Moving on to more about food, here is a recipe for shrimp scampi. This was very good. My only mistake was not realizing the liquid in this recipe would be only enough to enjoy on the shrimp. I went ahead and cooked a box on angel hair pasta and needless to say the pasta ended up being quite bland! But I would imagine you could easily double the ingredients and it would work fine. This recipe really intrigued me since it used vermouth. Very tasty indeed! I'd make this again, no problem! This recipe came from the Food Network Kitchens.

1 1/2 pound jumbo shrimp, shelled and deveined
kosher salt and fresh ground pepper
2 tablespoons unsalted butter
2 teaspoons minced garlic
1/4 cup dry white vermouth
1 tablespoon freshly squeezed lemon juice
2 teaspoons finely chopped flat leaf parsley leaves
1/4 teaspoon grated lemon zest

Put the shrimp in a large pie pan or plate and pat them dry with a paper towel. Arrange the shrimp so they lay flat and are evenly spaced.
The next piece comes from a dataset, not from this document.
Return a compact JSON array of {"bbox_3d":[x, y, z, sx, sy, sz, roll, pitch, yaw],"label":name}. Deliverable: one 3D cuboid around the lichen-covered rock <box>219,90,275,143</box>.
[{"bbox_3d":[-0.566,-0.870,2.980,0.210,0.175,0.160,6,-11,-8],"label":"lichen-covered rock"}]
Heat a large skillet over medium heat. Season the shrimp with salt and pepper. Add the butter to the skillet. When the foaming subsides raise the heat to high and invert plate of shrimp over the pan so the shrimp fall into the pan all at once. Cook the shrimp, without moving them, for 1 minute. Add the garlic and cook for 1 minute. Turn the shrimp over and cook for 2 minutes more. Transfer the shrimp to a bowl.

Return the skillet to the heat and pour in the vermouth and lemon juice. Boil the liquid until slightly thickened, about 30 seconds. Scrape up any browned bits from the bottom of the pan with a wooden spoon. Stir the zest and parsley into the sauce. Pour sauce over the shrimp, season with salt and pepper to taste and toss to combine.
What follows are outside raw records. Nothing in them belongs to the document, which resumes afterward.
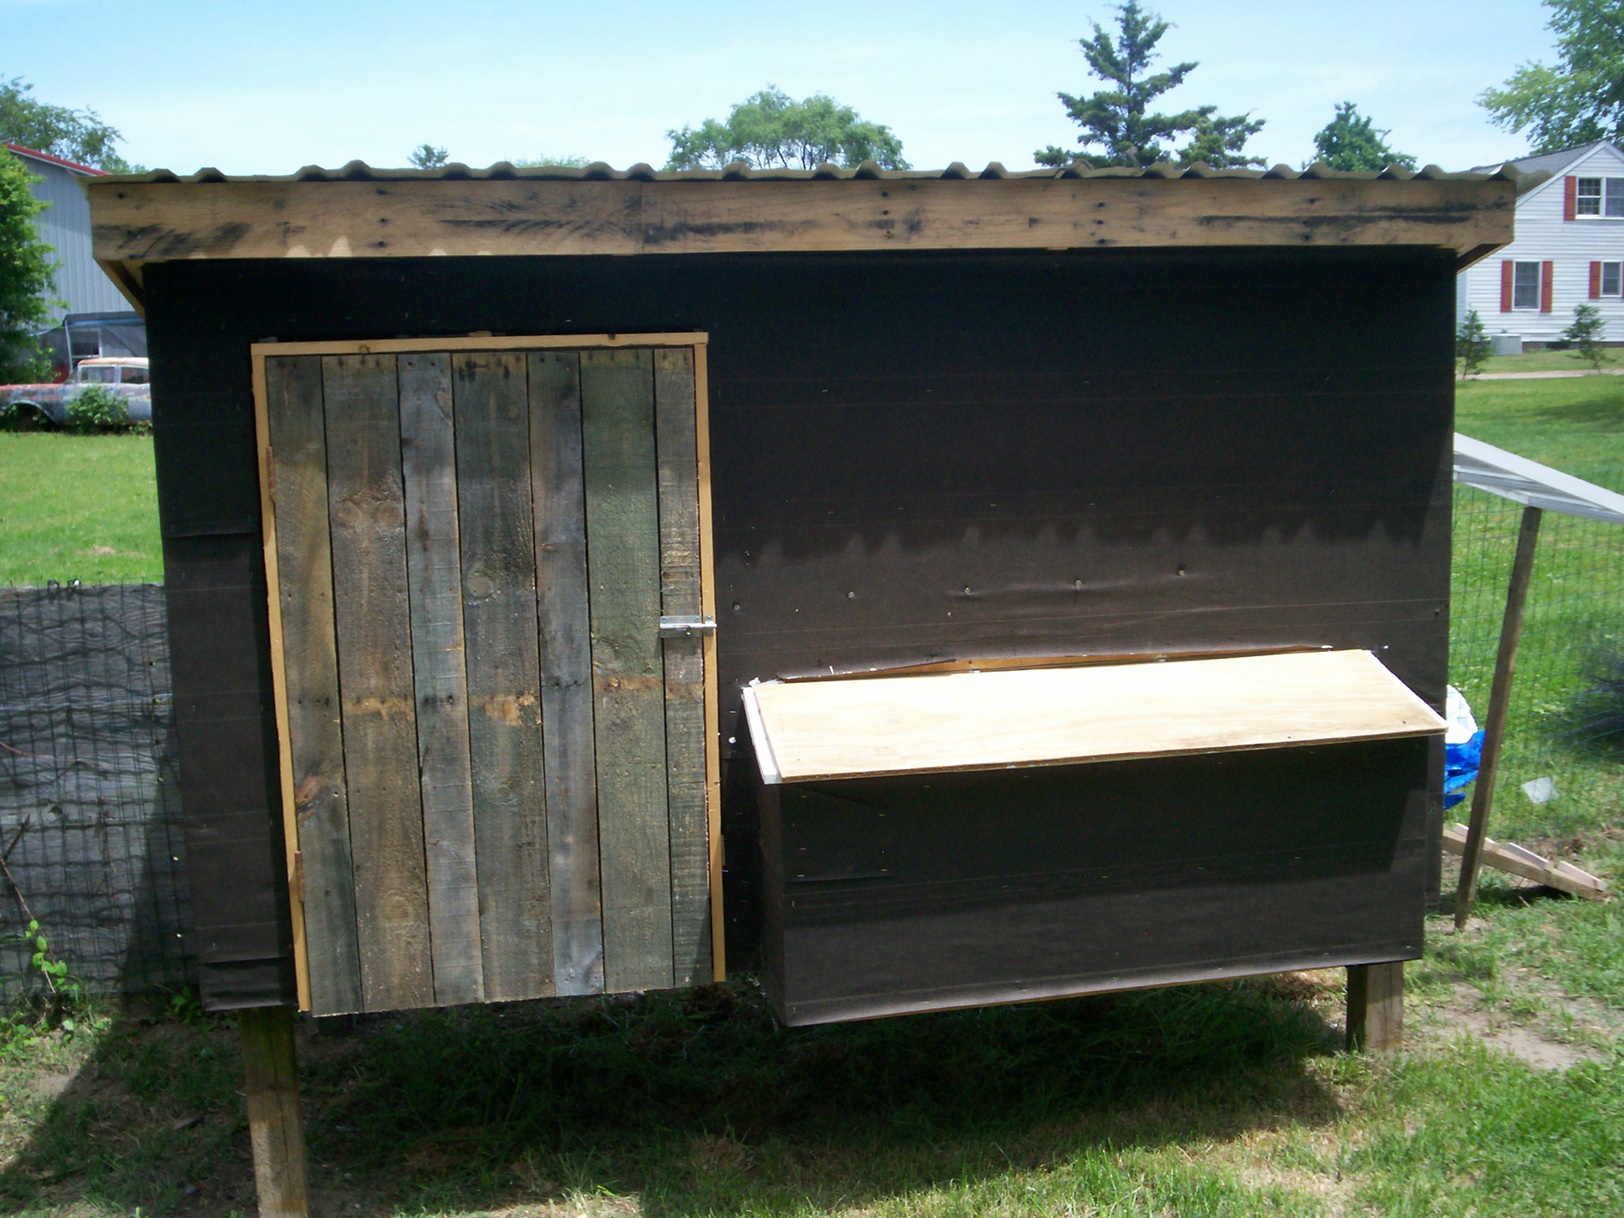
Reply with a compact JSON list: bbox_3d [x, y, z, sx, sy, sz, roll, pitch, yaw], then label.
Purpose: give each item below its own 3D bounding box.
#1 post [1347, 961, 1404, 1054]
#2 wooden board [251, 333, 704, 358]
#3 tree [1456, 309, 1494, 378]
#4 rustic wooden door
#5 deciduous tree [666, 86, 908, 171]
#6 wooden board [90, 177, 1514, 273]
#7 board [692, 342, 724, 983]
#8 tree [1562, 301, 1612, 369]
[{"bbox_3d":[1.226,0.770,3.674,0.087,0.370,0.087,-3,9,-10],"label":"post"},{"bbox_3d":[-0.585,-0.468,3.003,0.792,0.022,0.022,-3,9,-10],"label":"wooden board"},{"bbox_3d":[13.738,-5.502,35.000,0.830,1.433,0.830,2,9,21],"label":"tree"},{"bbox_3d":[-0.572,0.135,3.102,0.767,1.224,0.035,-3,9,-10],"label":"rustic wooden door"},{"bbox_3d":[-1.082,-16.983,72.000,10.400,10.655,10.400,-1,9,-1],"label":"deciduous tree"},{"bbox_3d":[0.079,-0.703,3.025,2.578,0.120,0.027,-3,9,-10],"label":"wooden board"},{"bbox_3d":[-0.192,0.115,3.163,0.024,1.198,0.022,-3,9,-10],"label":"board"},{"bbox_3d":[16.523,-5.787,36.000,1.000,1.487,1.000,3,9,24],"label":"tree"}]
Divide shrimp among 4 plates or arrange on a platter and serve.

23 comments:

Katherine Aucoin said...

Is it wrong to want shrimp scampi for breakfast? This looks incredible Debbie!

Cassie said...

I'm always looking for a good recipe for shrimp scampi. What a yummy spring supper!

Pearl said...

the only shrimp scampi that i've had was shrimp by itself - no pasta. hmm! but this sounds like a good one-dish type of meal :)

Cheryl said...

Yummy! I have some Vermouth and I always wonded whaaI could use it in other than a Martini!

Pam said...

I love, love, love shrimp scampi. I may have to make this soon.

noble pig said...

I love scampi and will eat it whenever I can. Sounds like a winner recipe.

teresa said...

Oooh how yummy! I love shrimp!

Barbara Bakes said...

I don't like the cold either. Your scampi looks yummy!

Katy ~ said...

Bring on the scampi right here!

Coleen's Recipes said...

That first photo looks delicous!!

Jenn said...

The last time I had shrimp scampi the shrimp were little tiny looking nubs and that was disappointing. (Thanks Olive Garden!!) Now looking at yours, I wish I had a plate your version than theirs!

5 Star Foodie said...

Shrimp scampi sounds delicious!

Heather said...

i love shrimp! this sounds delicious!

Ingrid said...

I'm not so fond of the heat myself. I like the weather we're having here mild and in the low 80's.

Thanks for passing along the scampi recipe. I think I have some of that vermouth and will give it a try. Thanks for the heads up about the sauce.
~ingrid

Emily said...

Mmm shrimp scampi. That's exactly what I'm craving! Something garlicky.

Sara said...

You can't go wrong with shrimp scampi. I have a bottle of vermouth that's been languishing in the fridge, so I definitely need to make this!

The Blonde Duck said...

My sister would love that!

Pamela said...

Love shrimp, anytime and any where and in any way! Nice!

Natashya said...

I love shrimp scampi and angel hair pasta. I would eat it cold right out of the fridge.

Donna-FFW said...

Shrimp Scampi sounds perfect Debbie. It looks terrific. I love Ina Gartens version, have never tried with vermouth, I must do so next time.

Cate O'Malley said...

Love Shrimp Scampi - so easy yet so decadent - yours looks great!

Judy said...

Love shrimp scampi. I like to add spinach to it.

StephenC said...

Whenever I encounter a new blogger (yours today via another I follow) I immediately go to the shrimp recipes. I read 3 of yours. Only the third one has an appropriate amount of fat in it - 2 Tbs, versus 1/2 oil and an entire stick of butter in another. So I'll tag along for a bit and see what comes up.